--- START OF READING PASSAGE ---

DOE press released on Malampaya Phases 2 and 3

Statement of the Department of Energy:On the Malampaya Phases 2 and 3
[Released on March 26, 2012]
We categorically state that the Department of Energy (DOE) has not granted any extension for Service Contract No. 38 (SC 38) which is set to expire on 2024. The application is still pending since 2008, when the SC 38 Consortium filed for a 15-year extension application.
However, we emphasize that the Luzon grid is very much dependent on the three power plants fueled by the Malampaya gas. The three power plants account for almost 40 percent of the power generation capacity of Luzon, equivalent to 2,700MW. It is very important that Malampaya gas production remain at present levels otherwise these power plants will shift to more expensive fuels.
In order to sustain the production levels of the project’s natural gas, the SC 38 Consortium made additional investments in the form of Malampaya Phase 2 for completion in 2013 and Malampaya Phase 3 for completion in 2015. Malampaya Phase 2 will install two additional subsea wells and tie manifold with minor modifications in the asset at a cost of $250 Million. Malampaya Phase 3 will install compressors and self-installing platform at a cost of $700 Million.
The reason for Malampaya Phases 2 & 3 is to prolong the same volume of gas production until 2024. Available data shows that if no further activities are undertaken, gas production from Malampaya will drop starting 2015 and will run out by 2024.
 Malampaya Phases 2 & 3 requires no drilling of wells as stated in the column as recent data has shown that Camago-Malampaya are interconnected. To date, SC 38 Consortium has drilled eleven (11) wells of which five (5) wells are being used for production and the rest are just exploration wells which are not used for production.

--- END OF READING PASSAGE ---

#### TASK DIRECTIONS
Could you return, word for word, the part of the Malampaya statement that opens with the words containing "In order to" and closes with "out by 2024."? The rows that come next are separate material, unrelated to the Malampaya statement.

--- START OF RECORD EXCERPTS ---

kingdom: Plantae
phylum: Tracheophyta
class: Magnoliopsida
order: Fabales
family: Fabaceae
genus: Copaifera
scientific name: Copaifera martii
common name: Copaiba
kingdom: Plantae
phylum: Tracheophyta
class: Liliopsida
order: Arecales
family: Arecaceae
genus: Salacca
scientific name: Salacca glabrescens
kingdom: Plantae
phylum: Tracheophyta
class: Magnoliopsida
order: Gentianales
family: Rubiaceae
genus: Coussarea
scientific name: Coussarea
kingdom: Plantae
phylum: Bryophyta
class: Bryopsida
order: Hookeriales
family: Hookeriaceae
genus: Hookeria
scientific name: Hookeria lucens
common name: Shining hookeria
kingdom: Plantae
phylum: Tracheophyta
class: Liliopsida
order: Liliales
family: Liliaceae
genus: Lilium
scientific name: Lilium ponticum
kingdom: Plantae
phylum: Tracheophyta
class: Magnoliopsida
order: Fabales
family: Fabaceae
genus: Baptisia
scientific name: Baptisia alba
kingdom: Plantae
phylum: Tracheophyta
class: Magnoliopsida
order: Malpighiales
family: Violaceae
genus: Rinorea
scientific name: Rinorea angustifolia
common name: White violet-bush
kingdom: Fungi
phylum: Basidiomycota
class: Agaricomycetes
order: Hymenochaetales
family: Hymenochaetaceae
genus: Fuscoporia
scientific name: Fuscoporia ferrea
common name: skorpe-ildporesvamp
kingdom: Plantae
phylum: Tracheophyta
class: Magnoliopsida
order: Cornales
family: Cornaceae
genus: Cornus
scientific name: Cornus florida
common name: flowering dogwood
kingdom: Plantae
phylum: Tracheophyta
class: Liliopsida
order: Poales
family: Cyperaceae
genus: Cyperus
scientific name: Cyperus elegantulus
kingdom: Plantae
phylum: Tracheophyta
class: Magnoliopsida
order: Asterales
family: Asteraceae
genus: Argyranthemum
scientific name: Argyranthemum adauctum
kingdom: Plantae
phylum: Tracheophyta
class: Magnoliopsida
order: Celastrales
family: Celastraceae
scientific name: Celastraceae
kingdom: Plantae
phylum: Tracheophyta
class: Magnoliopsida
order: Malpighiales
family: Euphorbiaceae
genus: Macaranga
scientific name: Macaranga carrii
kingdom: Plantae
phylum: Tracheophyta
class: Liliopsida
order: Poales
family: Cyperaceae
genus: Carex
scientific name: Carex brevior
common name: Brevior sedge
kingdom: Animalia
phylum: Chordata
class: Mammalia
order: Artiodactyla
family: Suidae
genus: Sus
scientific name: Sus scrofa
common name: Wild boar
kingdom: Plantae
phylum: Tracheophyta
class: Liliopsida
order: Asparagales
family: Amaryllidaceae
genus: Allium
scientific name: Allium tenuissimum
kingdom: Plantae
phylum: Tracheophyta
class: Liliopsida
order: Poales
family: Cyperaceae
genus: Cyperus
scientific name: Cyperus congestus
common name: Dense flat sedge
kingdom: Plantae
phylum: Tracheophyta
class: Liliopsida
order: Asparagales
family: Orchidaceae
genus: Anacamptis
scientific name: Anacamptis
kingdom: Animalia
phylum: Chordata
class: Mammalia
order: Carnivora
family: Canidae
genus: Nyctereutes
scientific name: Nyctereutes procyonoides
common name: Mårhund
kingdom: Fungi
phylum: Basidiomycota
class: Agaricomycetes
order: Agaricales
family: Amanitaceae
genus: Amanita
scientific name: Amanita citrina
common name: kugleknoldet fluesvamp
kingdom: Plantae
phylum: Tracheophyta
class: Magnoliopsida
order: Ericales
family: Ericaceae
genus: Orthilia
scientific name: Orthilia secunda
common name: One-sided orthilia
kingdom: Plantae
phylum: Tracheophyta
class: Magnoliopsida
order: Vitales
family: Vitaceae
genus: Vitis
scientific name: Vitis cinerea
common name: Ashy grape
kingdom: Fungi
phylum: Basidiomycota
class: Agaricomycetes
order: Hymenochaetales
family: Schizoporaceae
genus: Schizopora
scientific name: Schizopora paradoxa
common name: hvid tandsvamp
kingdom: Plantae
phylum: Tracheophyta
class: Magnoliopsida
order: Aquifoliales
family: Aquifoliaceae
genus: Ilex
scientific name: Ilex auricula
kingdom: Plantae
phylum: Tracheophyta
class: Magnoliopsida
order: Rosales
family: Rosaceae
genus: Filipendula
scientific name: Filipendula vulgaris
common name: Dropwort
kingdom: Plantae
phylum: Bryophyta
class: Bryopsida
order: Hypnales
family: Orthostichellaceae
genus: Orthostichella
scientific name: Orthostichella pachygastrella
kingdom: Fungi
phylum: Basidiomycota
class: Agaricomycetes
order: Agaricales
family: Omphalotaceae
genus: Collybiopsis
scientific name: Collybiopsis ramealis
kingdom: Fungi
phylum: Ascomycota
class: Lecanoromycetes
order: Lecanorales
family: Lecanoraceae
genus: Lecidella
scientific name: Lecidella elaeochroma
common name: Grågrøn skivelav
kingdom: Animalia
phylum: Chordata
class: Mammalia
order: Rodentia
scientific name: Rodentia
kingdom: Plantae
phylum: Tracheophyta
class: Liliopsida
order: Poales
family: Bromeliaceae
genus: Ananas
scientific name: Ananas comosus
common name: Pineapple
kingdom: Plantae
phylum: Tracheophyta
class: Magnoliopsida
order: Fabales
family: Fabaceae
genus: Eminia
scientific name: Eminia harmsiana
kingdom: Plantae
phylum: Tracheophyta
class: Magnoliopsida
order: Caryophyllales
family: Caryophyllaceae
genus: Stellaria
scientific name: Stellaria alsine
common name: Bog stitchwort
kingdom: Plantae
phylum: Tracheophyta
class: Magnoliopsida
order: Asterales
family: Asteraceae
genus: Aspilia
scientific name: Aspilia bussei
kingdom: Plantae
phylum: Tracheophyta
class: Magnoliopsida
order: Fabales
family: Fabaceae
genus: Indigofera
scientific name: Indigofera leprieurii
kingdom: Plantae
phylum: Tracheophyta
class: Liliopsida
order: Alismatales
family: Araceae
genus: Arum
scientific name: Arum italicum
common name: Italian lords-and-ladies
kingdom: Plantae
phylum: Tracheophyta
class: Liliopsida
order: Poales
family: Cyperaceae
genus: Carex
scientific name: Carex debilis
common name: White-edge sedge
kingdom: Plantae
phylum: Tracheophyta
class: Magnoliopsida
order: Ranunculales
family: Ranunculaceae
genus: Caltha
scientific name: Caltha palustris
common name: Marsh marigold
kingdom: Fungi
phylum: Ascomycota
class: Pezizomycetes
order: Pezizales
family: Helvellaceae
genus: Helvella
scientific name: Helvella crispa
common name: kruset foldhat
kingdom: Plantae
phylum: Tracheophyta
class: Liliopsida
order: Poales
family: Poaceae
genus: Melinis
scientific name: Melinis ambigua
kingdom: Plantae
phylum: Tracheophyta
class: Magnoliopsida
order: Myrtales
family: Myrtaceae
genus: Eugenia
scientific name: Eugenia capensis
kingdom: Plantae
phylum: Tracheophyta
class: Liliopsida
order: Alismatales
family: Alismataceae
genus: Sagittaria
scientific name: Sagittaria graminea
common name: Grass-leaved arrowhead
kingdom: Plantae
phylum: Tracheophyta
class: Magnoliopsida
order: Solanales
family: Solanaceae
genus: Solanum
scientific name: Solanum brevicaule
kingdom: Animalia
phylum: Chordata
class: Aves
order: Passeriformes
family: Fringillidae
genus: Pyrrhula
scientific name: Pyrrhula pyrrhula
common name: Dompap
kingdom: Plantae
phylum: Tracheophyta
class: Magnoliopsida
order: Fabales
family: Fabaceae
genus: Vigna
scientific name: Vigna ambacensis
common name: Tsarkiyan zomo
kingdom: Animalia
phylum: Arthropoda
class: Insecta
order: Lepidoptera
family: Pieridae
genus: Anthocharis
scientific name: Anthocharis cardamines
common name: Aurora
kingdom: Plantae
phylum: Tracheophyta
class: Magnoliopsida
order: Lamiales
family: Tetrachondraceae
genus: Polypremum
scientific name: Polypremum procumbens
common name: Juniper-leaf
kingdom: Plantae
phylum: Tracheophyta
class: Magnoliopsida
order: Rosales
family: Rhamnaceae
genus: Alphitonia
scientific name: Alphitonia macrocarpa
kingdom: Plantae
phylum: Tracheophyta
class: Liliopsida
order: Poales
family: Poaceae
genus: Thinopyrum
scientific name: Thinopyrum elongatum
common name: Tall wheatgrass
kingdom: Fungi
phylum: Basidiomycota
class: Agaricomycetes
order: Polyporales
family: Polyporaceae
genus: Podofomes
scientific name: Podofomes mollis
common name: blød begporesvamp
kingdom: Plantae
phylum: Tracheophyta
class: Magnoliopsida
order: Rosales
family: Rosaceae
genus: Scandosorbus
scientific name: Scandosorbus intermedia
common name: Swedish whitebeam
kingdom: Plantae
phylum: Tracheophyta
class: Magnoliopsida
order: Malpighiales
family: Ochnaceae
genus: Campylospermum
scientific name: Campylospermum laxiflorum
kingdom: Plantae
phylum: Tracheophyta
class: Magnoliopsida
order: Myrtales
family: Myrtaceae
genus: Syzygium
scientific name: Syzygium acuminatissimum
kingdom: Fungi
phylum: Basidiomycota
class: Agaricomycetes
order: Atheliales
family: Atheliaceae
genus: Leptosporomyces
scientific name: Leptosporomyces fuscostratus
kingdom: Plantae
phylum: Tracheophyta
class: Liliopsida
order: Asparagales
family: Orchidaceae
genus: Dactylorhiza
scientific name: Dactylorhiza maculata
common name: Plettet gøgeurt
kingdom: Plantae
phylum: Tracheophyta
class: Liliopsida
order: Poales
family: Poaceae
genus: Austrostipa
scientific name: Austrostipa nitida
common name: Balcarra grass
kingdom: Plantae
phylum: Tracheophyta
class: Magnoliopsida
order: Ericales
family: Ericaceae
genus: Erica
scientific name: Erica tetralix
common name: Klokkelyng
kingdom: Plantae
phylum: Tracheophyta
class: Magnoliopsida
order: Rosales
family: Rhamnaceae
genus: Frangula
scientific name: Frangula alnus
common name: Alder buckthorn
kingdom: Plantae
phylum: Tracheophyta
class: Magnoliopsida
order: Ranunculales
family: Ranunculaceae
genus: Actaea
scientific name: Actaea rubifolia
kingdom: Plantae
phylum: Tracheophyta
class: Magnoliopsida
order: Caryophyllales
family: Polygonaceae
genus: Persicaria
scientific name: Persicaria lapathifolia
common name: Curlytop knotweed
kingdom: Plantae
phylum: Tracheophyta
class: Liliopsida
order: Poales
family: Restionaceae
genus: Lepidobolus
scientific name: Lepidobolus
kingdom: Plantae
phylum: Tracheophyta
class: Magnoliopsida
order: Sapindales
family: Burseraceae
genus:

--- END OF RECORD EXCERPTS ---

#### THE RESPONSE
In order to sustain the production levels of the project’s natural gas, the SC 38 Consortium made additional investments in the form of Malampaya Phase 2 for completion in 2013 and Malampaya Phase 3 for completion in 2015. Malampaya Phase 2 will install two additional subsea wells and tie manifold with minor modifications in the asset at a cost of $250 Million. Malampaya Phase 3 will install compressors and self-installing platform at a cost of $700 Million.
The reason for Malampaya Phases 2 & 3 is to prolong the same volume of gas production until 2024. Available data shows that if no further activities are undertaken, gas production from Malampaya will drop starting 2015 and will run out by 2024.